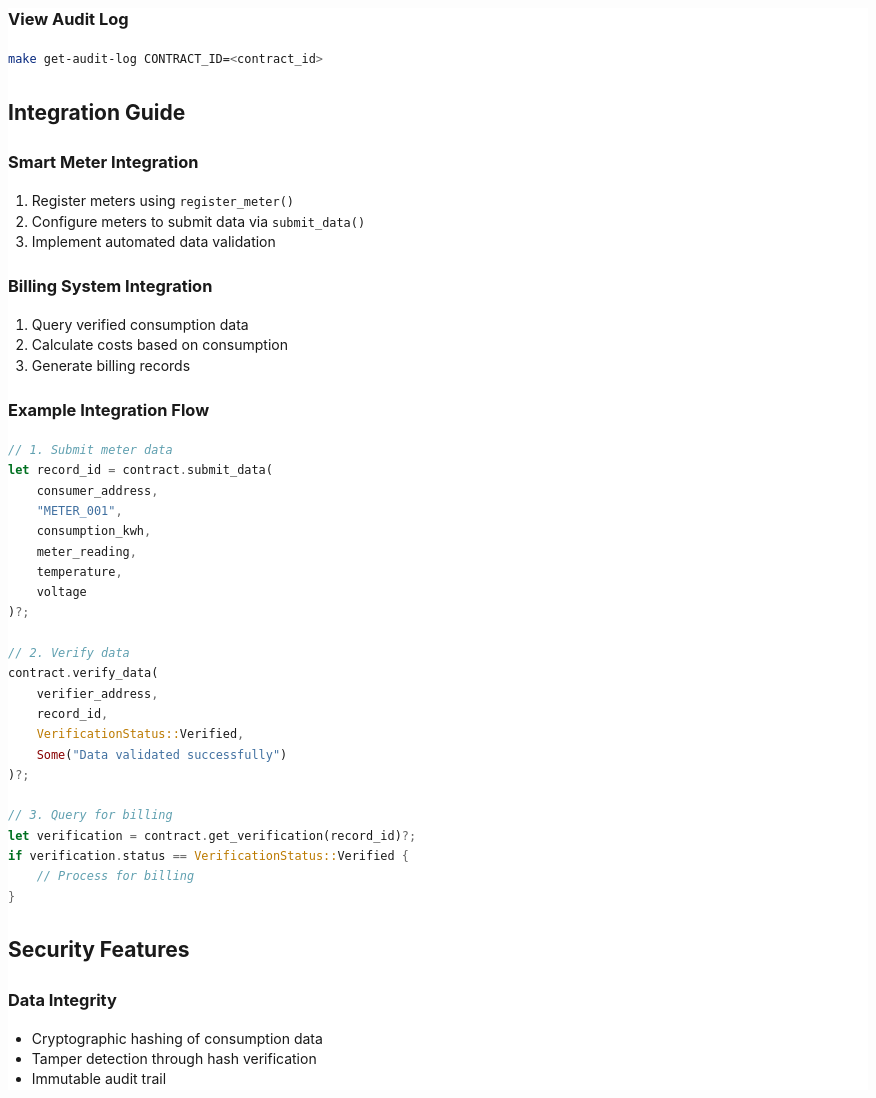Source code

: ### View Audit Log
```bash
make get-audit-log CONTRACT_ID=<contract_id>
```

## Integration Guide

### Smart Meter Integration
1. Register meters using `register_meter()`
2. Configure meters to submit data via `submit_data()`
3. Implement automated data validation

### Billing System Integration
1. Query verified consumption data
2. Calculate costs based on consumption
3. Generate billing records

### Example Integration Flow
```rust
// 1. Submit meter data
let record_id = contract.submit_data(
    consumer_address,
    "METER_001",
    consumption_kwh,
    meter_reading,
    temperature,
    voltage
)?;

// 2. Verify data
contract.verify_data(
    verifier_address,
    record_id,
    VerificationStatus::Verified,
    Some("Data validated successfully")
)?;

// 3. Query for billing
let verification = contract.get_verification(record_id)?;
if verification.status == VerificationStatus::Verified {
    // Process for billing
}
```

## Security Features

### Data Integrity
- Cryptographic hashing of consumption data
- Tamper detection through hash verification
- Immutable audit trail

- **TASK INSTRUCTIONS**
Please reproduce, word for word, every line from the first line of the records above through the line containing "### Billing System Integration", and leave out the pictures.

- **SOLUTION TO THIS PROBLEM**
Source code

: ### View Audit Log
```bash
make get-audit-log CONTRACT_ID=<contract_id>
```

## Integration Guide

### Smart Meter Integration
1. Register meters using `register_meter()`
2. Configure meters to submit data via `submit_data()`
3. Implement automated data validation

### Billing System Integration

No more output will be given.